The Quamar has 63mm burrs. The thing to have now it seems is 80mm burrs. Probably bigger and bigger as time goes on. The F63e is 63mm as well. Considering the price difference it aught to be a better grinder than the Quamar. The F63e is dearer than the F64e. The difference is probably rating. 350w against 650w. Quamar 420W. If only they would all rate the motors as they should be. I noticed an old one that did recently, something like 250w, input getting on for 1kw. Not a very efficient motor probably down to space available but there can be huge difference in what actually comes out and how long they can do this without overheating. Some spec Kg of coffee per day, drinks or what ever. Some give off time to on time. Some nothing at all but the manuals may be worth looking at.








I'm not trying to steer you more mentioning why the things are a nightmare. I do have an old Florenzato that has done a lot of work and it is well put together and still runs sweetly. In it's day I think it was in their higher end. It suggests that they can make decent grinders. I want it for parts but best not get into why.

John

-


----------



## GingerBen (Sep 7, 2017)

There's a scratched up e5 for sale in the forum. Might be worth an offer. A can of plastidip would make it look a lot better.


----------



## Jony (Sep 8, 2017)

Not for £400 let me tell you.^


----------



## jonny11 (Apr 21, 2014)

Jony said:


> Not for £400 let me tell you.^


was just going to say that XD


----------



## ajohn (Sep 23, 2017)

I suspect that the latest greatest big burrs will be out of your budget but you are probably at the lower end of used grinders like the 64E. The main thing about buying used is that there is likely to be less loss than buying new if at some point you sell it. The other aspect is that doserless and electronic seems to becoming more and more prevalent but those will be more expensive than ex cafe doser models new or 2nd hand.

It's ok for some to say such and such gives more bang per buck purely on the size of the burrs but it suggests that it wasn't possible to make decent coffee before they started making them. The main thing you would notice is a higher output rate. It's been said that they also have a different taste profile. Really what matters is the quality of the grinds and output rates also depend on the design of the burrs. The 64mm in my mini for instance won't match the output rates of the 64mm in the jolly - that means they are cooler when they come out - cooler than my Sage grinder actually.







There is a taste difference between Sage and Mini as well. Curiously it goes the way some people think it should when conical and flat are compared.

Youtube isn't a bad place to roam around to see various grinders in action but the ones from people who sell them might be a bit misleading. They are likely to use beans that grind easily. Here's a semi jocular one on the Quamar. It seems to be a pretty straight one and looks ok to me.






Maybe your best option really is to stick with what you have for a while and calibrate it. That might turn out to be the soundest advice you get.
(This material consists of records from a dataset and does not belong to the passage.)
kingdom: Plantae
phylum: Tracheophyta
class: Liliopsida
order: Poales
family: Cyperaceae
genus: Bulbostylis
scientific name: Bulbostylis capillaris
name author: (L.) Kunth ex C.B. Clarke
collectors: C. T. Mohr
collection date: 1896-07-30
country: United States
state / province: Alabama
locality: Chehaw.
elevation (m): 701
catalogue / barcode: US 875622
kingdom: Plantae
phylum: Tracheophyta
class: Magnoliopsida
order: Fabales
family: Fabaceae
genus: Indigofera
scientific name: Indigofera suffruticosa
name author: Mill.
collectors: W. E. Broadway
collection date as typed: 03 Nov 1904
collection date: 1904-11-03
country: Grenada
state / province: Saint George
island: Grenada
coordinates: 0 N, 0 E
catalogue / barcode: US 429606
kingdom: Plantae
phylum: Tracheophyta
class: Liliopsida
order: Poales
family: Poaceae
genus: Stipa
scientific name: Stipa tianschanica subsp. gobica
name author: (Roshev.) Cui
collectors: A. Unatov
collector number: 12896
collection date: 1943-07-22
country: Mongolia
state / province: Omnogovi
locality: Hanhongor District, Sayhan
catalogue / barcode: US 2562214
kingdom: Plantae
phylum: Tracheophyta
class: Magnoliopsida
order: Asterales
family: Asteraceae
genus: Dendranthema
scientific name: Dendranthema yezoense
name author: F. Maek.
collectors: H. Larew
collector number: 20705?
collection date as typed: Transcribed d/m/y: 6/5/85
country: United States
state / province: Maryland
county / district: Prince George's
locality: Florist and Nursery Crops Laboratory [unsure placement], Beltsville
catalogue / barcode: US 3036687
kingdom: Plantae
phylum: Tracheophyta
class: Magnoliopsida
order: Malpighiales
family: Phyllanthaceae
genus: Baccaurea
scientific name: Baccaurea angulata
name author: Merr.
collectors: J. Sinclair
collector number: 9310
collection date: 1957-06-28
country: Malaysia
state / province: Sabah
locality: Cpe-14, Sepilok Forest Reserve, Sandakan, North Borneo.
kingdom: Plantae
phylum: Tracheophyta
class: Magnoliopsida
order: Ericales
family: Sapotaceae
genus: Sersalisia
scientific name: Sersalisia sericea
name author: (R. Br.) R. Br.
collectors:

Then at some point if you upgrade you may be able to appreciate the improvement - providing there is one. Also gives you time to see what crops up. When and if you do upgrade you can sell it. If it doesn't go on here use ebay. That still isn't that bad a place to look for grinders actually. I found my Sage upgrade yesterday. It would probably have been a bit cheaper bought off here but who knows. Conical and if it doesn't swing taste as those should I'll simply sell it. Selling if I move on is why I will only buy electronic doserless. I've tried just doserless as well and aren't too keen on them. Doser models - many use them modified but personally I wouldn't go there.

John

-


----------



## urbanbumpkin (Jan 30, 2013)

ajohn said:


> .It's ok for some to say such and such gives more bang per buck purely on the size of the burrs but it suggests that it wasn't possible to make decent coffee before they started making them.
> 
> -


I think I was just saying you can pick up grinder that you'd pay £650 new, for £400 used.


----------



## ajohn (Sep 23, 2017)

urbanbumpkin said:


> I think I was just saying you can pick up grinder that you'd pay £650 new, for £400 used.


The comment I made wasn't aimed at your post so shouldn't really have used the term. The post was really about burr size and that burrs of the same size can do entirely different things.

The F64E is more like £800 if people have to pay the VAT but I'd assume if bought from a business the used price would be based on £650. Not sure, that's why I mentioned £400 may be a bit short on a pristine example.







I doubt if I will ever find a business that wants to sell a grinder so pass. And if registered they should charge vat.

The Quamar 80E is a bit of an enigma in some ways. 3.5kg a day and Jolly production rates at a relatively low price. There are some posts about it on here. The search will bring them up - or google as that will find archived ones too.

The reason I mentioned maybe ptfe tape is down to one of their own videos when the fineness stop screw is fitted and tested. It suggests a bit of play in the thread. It could be tiny fractions of a mm now way of knowing without actually having one. Mazzer get round it with springs. I know of one grinder where the play is a bit excessive. Ptfe tape fixes it and adds a dry lubricant. It's the magic roundabout flat burr model sold under several names. There is a crew review video mentioning that this isn't that uncommon a feature on grinders and suggests using ptfe tape. When grinding with a hopper on the grinds hold them apart so the effect is most noticeable when tested at the finest setting empty and clean. Might interest people who weigh in on some makes of grinder.

John

-


----------